The governor of the midwest U.S. state of Illinois announced Friday that he is pardoning four men who were slated for execution for crimes they did not commit.

Illinois Governor George Ryan says he is pardoning four death row inmates who he says were wrongly prosecuted and convicted.

Governor Ryan says all four men were tortured into false confessions by police and have suffered, in his words, "a manifest injustice."

Governor Ryan has become something of a hero to international opponents of capital punishment. Although he was elected governor as a conservative Republican supporter of the death penalty, he declared a state moratorium on executions after 13 men were freed from death row because either new evidence exonerated them or there were legal flaws in their convictions. "Three years ago I was faced with some startling information," he said. "We had exonerated not one, not two, but 13 men from death row. Innocent people convicted to die for a crime they did not commit. I can't imagine it."

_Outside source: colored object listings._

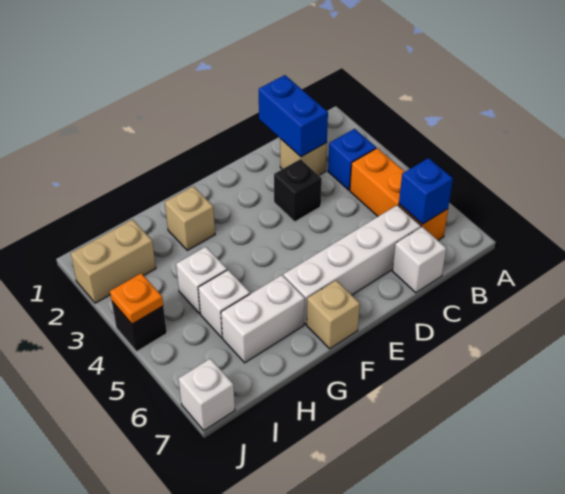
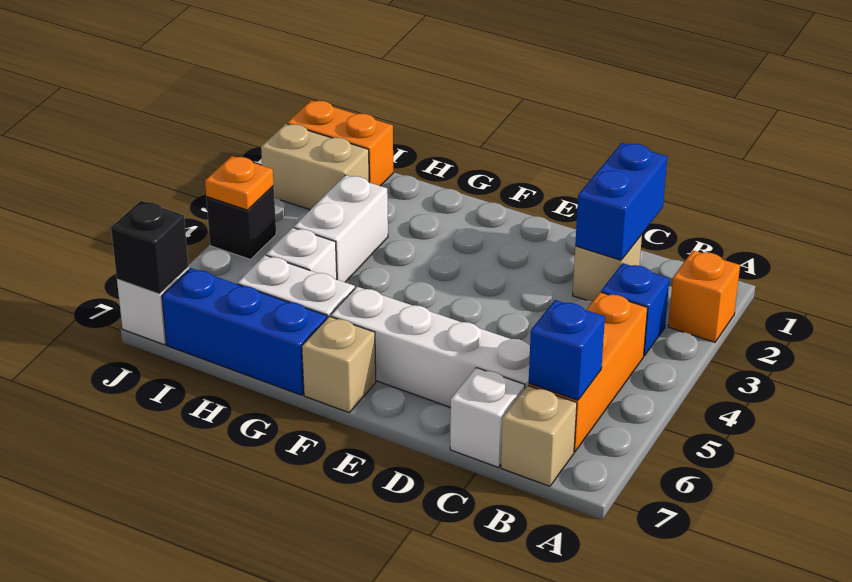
none -> orange 1x1 brick [668,250,740,342]
black 1x1 brick [274,159,322,222] -> black 1x1 brick moved to [111,201,188,294]
tan 1x1 brick [165,186,215,250] -> tan 1x1 brick moved to [501,386,577,486]
none -> blue 1x3 brick [162,268,327,395]
white 1x1 brick [176,247,227,313] -> white 1x2 brick [294,175,388,282]
none -> orange 1x2 brick [287,100,393,186]

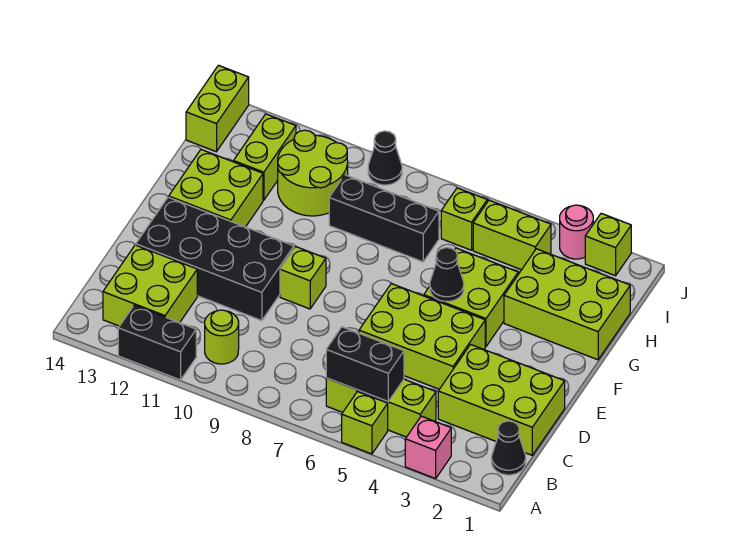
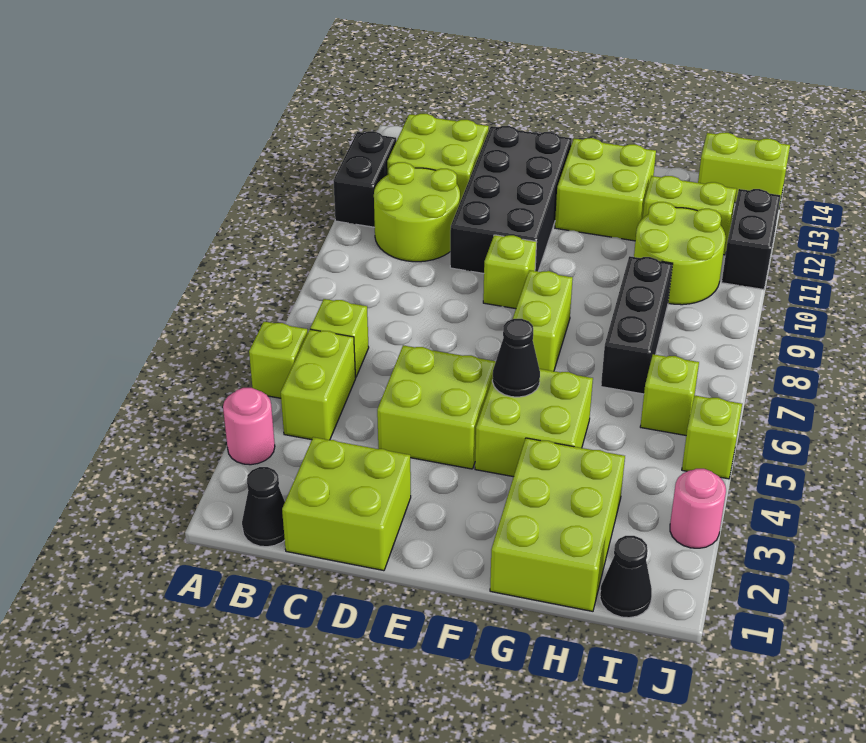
pink 1x1 brick [405,416,451,479] -> pink 1x1 round brick [223,388,275,465]
black 1x2 brick [326,327,404,401] -> black 1x2 brick moved to [722,189,781,290]
lime 1x1 round brick [205,310,239,364] -> lime 2x2 round brick [374,162,460,262]
lime 2x3 brick [438,345,565,455] -> lime 2x2 brick [282,437,411,571]
lime 2x3 brick [359,284,485,389] -> lime 2x2 brick [377,345,496,469]
lime 1x2 brick [473,200,551,270] -> lime 1x2 brick moved to [513,270,573,371]
lime 1x1 brick [585,213,631,276] -> lime 1x1 brick moved to [682,395,742,479]
black 1x1 cone [368,131,402,185] -> black 1x1 cone moved to [600,536,652,618]

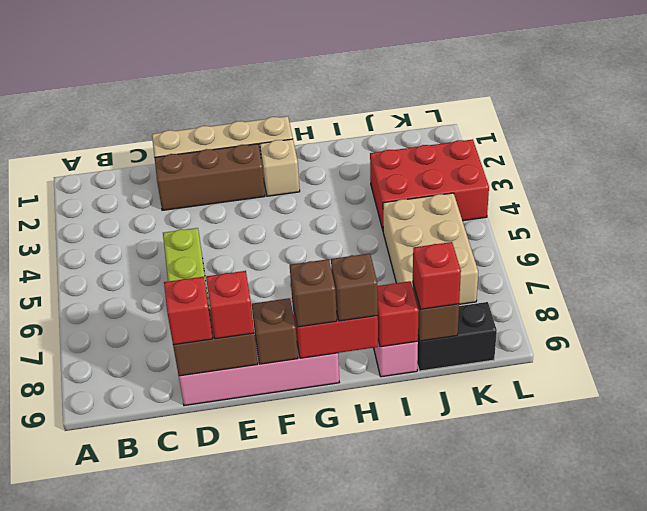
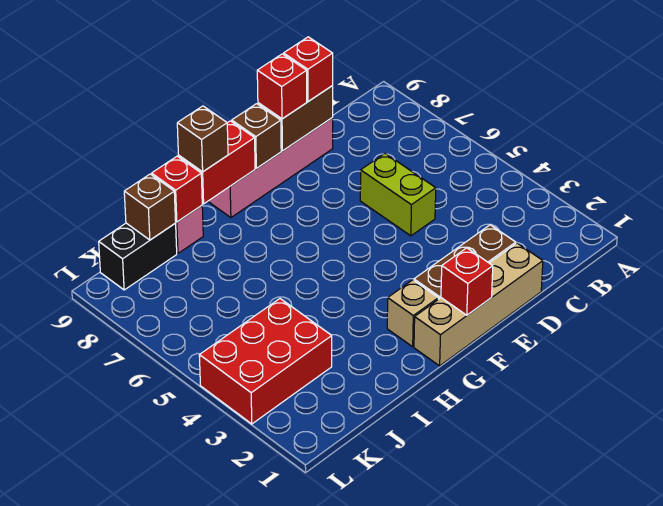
brown 1x1 brick [290,259,337,327] -> none
tan 2x3 brick [383,193,478,304] -> none
red 1x1 brick [413,242,461,309] -> red 1x1 brick moved to [441,248,493,315]

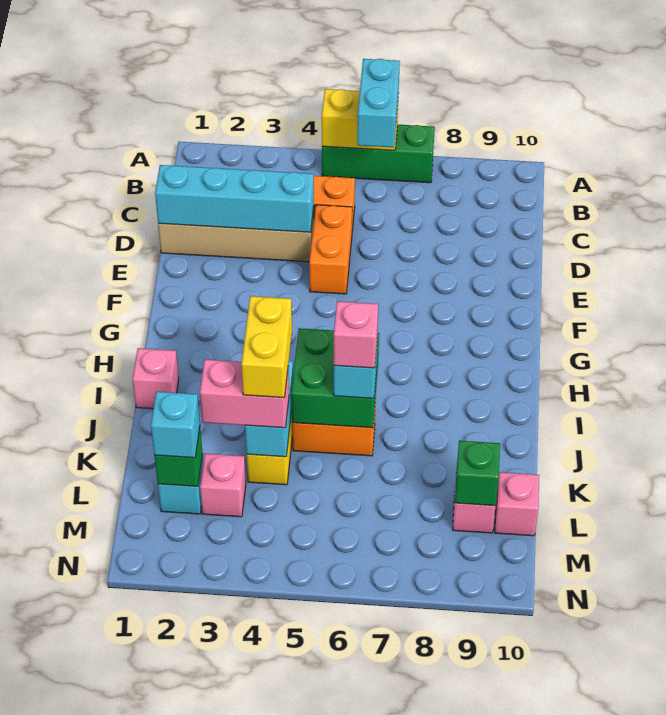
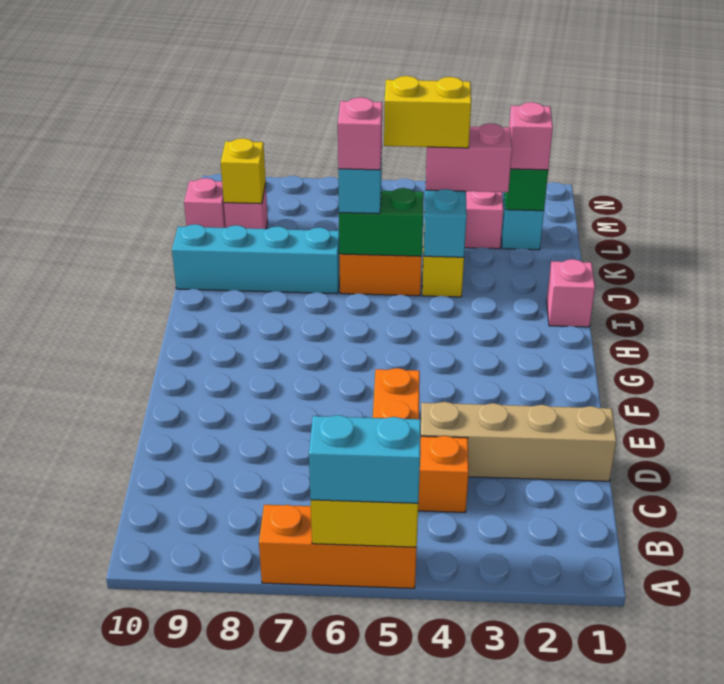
green 1x3 brick [322,124,435,183] -> orange 1x3 brick [259,505,417,588]
cyan 1x2 brick [357,59,400,148] -> cyan 1x2 brick turned to [309,415,421,503]
cyan 1x4 brick [155,165,314,232] -> cyan 1x4 brick moved to [172,224,340,294]
green 2x2 brick [291,328,379,428] -> green 1x2 brick [339,188,424,256]
yellow 1x2 brick [241,296,292,398] -> yellow 1x2 brick turned to [384,76,471,148]
cyan 1x1 brick [151,392,200,458] -> pink 1x1 brick [509,102,553,170]
green 1x1 brick [455,441,500,506] -> yellow 1x1 brick [221,138,266,204]

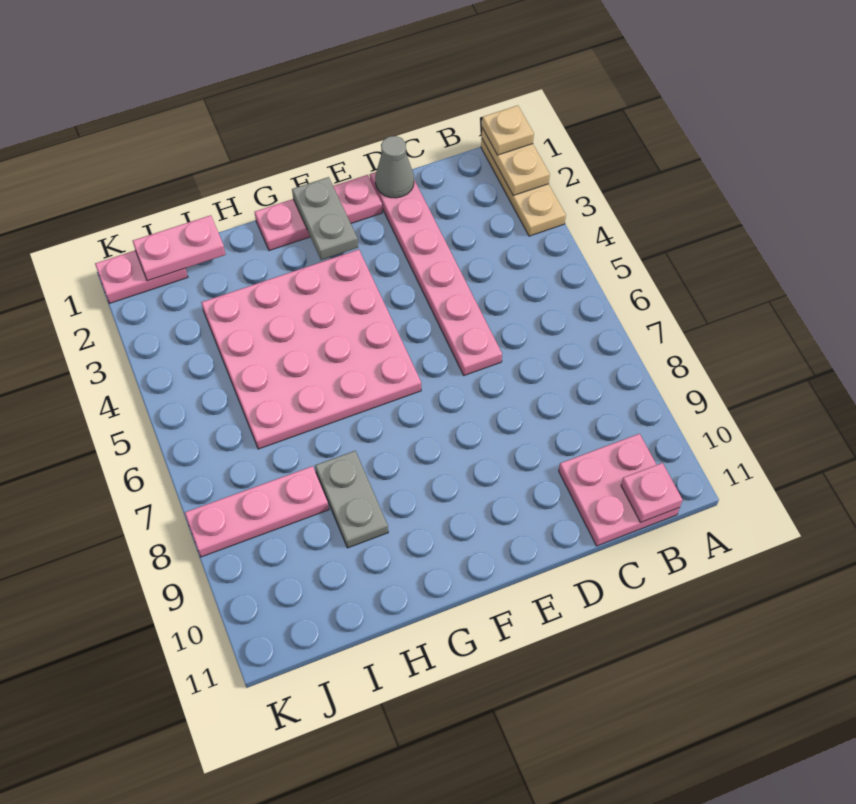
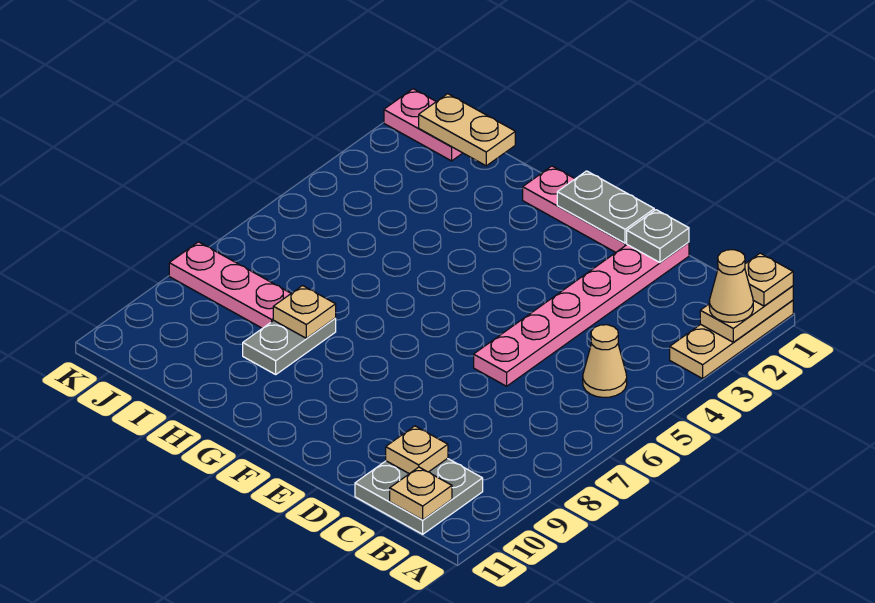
none -> tan 1x1 cone [709,250,753,322]
none -> tan 1x1 cone [583,325,627,397]
pink 2x2 plate [559,434,679,546] -> grey 2x2 plate [355,458,483,534]
pink 1x1 plate [621,463,683,523] -> tan 1x1 plate [390,467,452,520]
none -> tan 1x1 plate [386,426,448,474]
grey 1x1 cone [375,136,414,198] -> grey 1x1 plate [627,210,689,262]
grey 1x2 plate [292,177,358,260] -> grey 1x2 plate turned to [557,171,654,243]
pink 4x4 plate [201,250,421,449] -> none
none -> tan 1x1 plate [273,286,336,338]
pink 1x2 plate [133,215,226,281] -> tan 1x2 plate [419,94,515,166]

Three of the four men are to be released from prison. The fourth was convicted of a separate crime and will remain behind bars. The four men have served a combined total of nearly 40 years in prison.

It is also expected that Governor Ryan will commute the death sentences of many of the remaining 150 inmates on death row in Illinois to life in prison before he leaves office on Monday.

The governor appointed a special commission last year recommending an overhaul of the state's capital punishment procedures, but the state legislature has yet to act.

The controversy over the death penalty in Illinois has spurred calls for a nationwide moratorium on capital punishment. Public opinion polls indicate that while most Americans have concerns about how the death penalty is implemented, overall support for capital punishment remains strong.